About this task
Each entry must be written out again exactly as it stands.

Supplied data
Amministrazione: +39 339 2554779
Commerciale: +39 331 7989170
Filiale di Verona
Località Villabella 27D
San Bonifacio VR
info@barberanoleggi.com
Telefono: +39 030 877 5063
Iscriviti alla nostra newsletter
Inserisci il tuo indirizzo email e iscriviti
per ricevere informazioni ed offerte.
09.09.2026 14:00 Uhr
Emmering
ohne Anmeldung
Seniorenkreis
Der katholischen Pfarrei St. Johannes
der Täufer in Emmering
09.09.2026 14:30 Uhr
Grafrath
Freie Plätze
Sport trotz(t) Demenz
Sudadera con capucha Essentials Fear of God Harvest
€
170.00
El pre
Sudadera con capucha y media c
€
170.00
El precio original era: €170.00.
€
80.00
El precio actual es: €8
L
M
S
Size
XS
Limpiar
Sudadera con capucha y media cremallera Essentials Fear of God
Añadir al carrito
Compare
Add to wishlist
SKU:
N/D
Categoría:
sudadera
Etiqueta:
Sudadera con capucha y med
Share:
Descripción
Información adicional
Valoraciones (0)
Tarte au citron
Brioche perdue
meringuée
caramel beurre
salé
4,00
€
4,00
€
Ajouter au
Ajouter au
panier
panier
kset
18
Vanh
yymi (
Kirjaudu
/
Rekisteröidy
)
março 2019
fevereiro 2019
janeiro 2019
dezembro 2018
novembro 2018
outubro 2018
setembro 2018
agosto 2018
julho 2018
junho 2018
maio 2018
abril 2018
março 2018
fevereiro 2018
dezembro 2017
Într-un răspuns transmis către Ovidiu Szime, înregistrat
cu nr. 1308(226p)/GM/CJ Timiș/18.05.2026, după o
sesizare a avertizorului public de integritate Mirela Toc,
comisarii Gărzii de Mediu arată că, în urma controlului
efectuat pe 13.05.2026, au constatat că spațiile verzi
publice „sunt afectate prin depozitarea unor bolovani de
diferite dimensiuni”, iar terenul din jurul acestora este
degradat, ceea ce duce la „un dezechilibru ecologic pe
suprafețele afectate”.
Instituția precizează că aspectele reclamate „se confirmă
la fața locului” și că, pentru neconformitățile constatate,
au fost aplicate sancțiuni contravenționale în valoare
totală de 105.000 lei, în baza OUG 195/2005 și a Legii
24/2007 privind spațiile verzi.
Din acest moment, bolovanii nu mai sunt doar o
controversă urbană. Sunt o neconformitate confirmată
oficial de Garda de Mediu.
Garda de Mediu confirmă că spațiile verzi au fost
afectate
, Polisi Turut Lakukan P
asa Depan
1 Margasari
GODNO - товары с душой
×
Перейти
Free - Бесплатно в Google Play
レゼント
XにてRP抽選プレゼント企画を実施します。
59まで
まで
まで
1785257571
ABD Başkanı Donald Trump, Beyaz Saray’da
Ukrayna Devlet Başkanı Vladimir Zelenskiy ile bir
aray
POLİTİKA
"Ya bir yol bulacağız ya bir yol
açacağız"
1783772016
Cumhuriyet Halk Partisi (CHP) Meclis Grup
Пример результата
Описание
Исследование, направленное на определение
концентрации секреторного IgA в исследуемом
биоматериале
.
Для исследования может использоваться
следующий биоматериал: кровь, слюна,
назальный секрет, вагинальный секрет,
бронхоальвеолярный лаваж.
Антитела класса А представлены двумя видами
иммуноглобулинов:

Reply to the exercise
Amministrazione: +39 339 2554779
Commerciale: +39 331 7989170
Filiale di Verona
Località Villabella 27D
San Bonifacio VR
info@barberanoleggi.com
Telefono: +39 030 877 5063
Iscriviti alla nostra newsletter
Inserisci il tuo indirizzo email e iscriviti
per ricevere informazioni ed offerte.
09.09.2026 14:00 Uhr
Emmering
ohne Anmeldung
Seniorenkreis
Der katholischen Pfarrei St. Johannes
der Täufer in Emmering
09.09.2026 14:30 Uhr
Grafrath
Freie Plätze
Sport trotz(t) Demenz
Sudadera con capucha Essentials Fear of God Harvest
€
170.00
El pre
Sudadera con capucha y media c
€
170.00
El precio original era: €170.00.
€
80.00
El precio actual es: €8
L
M
S
Size
XS
Limpiar
Sudadera con capucha y media cremallera Essentials Fear of God
Añadir al carrito
Compare
Add to wishlist
SKU:
N/D
Categoría:
sudadera
Etiqueta:
Sudadera con capucha y med
Share:
Descripción
Información adicional
Valoraciones (0)
Tarte au citron
Brioche perdue
meringuée
caramel beurre
salé
4,00
€
4,00
€
Ajouter au
Ajouter au
panier
panier
kset
18
Vanh
yymi (
Kirjaudu
/
Rekisteröidy
)
março 2019
fevereiro 2019
janeiro 2019
dezembro 2018
novembro 2018
outubro 2018
setembro 2018
agosto 2018
julho 2018
junho 2018
maio 2018
abril 2018
março 2018
fevereiro 2018
dezembro 2017
Într-un răspuns transmis către Ovidiu Szime, înregistrat
cu nr. 1308(226p)/GM/CJ Timiș/18.05.2026, după o
sesizare a avertizorului public de integritate Mirela Toc,
comisarii Gărzii de Mediu arată că, în urma controlului
efectuat pe 13.05.2026, au constatat că spațiile verzi
publice „sunt afectate prin depozitarea unor bolovani de
diferite dimensiuni”, iar terenul din jurul acestora este
degradat, ceea ce duce la „un dezechilibru ecologic pe
suprafețele afectate”.
Instituția precizează că aspectele reclamate „se confirmă
la fața locului” și că, pentru neconformitățile constatate,
au fost aplicate sancțiuni contravenționale în valoare
totală de 105.000 lei, în baza OUG 195/2005 și a Legii
24/2007 privind spațiile verzi.
Din acest moment, bolovanii nu mai sunt doar o
controversă urbană. Sunt o neconformitate confirmată
oficial de Garda de Mediu.
Garda de Mediu confirmă că spațiile verzi au fost
afectate
, Polisi Turut Lakukan P
asa Depan
1 Margasari
GODNO - товары с душой
×
Перейти
Free - Бесплатно в Google Play
レゼント
XにてRP抽選プレゼント企画を実施します。
59まで
まで
まで
1785257571
ABD Başkanı Donald Trump, Beyaz Saray’da
Ukrayna Devlet Başkanı Vladimir Zelenskiy ile bir
aray
POLİTİKA
"Ya bir yol bulacağız ya bir yol
açacağız"
1783772016
Cumhuriyet Halk Partisi (CHP) Meclis Grup
Пример результата
Описание
Исследование, направленное на определение
концентрации секреторного IgA в исследуемом
биоматериале
.
Для исследования может использоваться
следующий биоматериал: кровь, слюна,
назальный секрет, вагинальный секрет,
бронхоальвеолярный лаваж.
Антитела класса А представлены двумя видами
иммуноглобулинов:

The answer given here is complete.